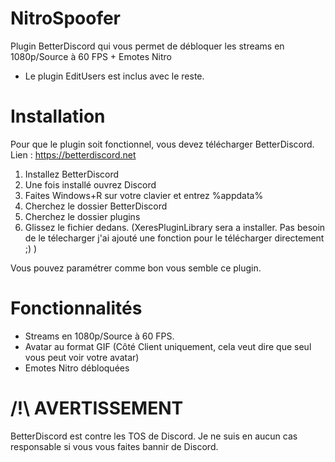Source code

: # NitroSpoofer
Plugin BetterDiscord qui vous permet de débloquer les streams en 1080p/Source à 60 FPS + Emotes Nitro

- Le plugin EditUsers est inclus avec le reste.

# Installation
Pour que le plugin soit fonctionnel, vous devez télécharger BetterDiscord. Lien : https://betterdiscord.net

1) Installez BetterDiscord
2) Une fois installé ouvrez Discord
3) Faites Windows+R sur votre clavier et entrez %appdata%
4) Cherchez le dossier BetterDiscord
5) Cherchez le dossier plugins
6) Glissez le fichier dedans. (XeresPluginLibrary sera a installer. Pas besoin de le télecharger j'ai ajouté une fonction pour le télécharger directement ;) )

Vous pouvez paramétrer comme bon vous semble ce plugin.

# Fonctionnalités
- Streams en 1080p/Source à 60 FPS.
- Avatar au format GIF (Côté Client uniquement, cela veut dire que seul vous peut voir votre avatar)
- Emotes Nitro débloquées

# /!\ AVERTISSEMENT
BetterDiscord est contre les TOS de Discord. Je ne suis en aucun cas responsable si vous vous faites bannir de Discord.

▶ Problem statement
Lines from the one that contains "- Avatar au" through the final line of the entries must be duplicated exactly, and no other lines.

▶ Finished task
- Avatar au format GIF (Côté Client uniquement, cela veut dire que seul vous peut voir votre avatar)
- Emotes Nitro débloquées

# /!\ AVERTISSEMENT
BetterDiscord est contre les TOS de Discord. Je ne suis en aucun cas responsable si vous vous faites bannir de Discord.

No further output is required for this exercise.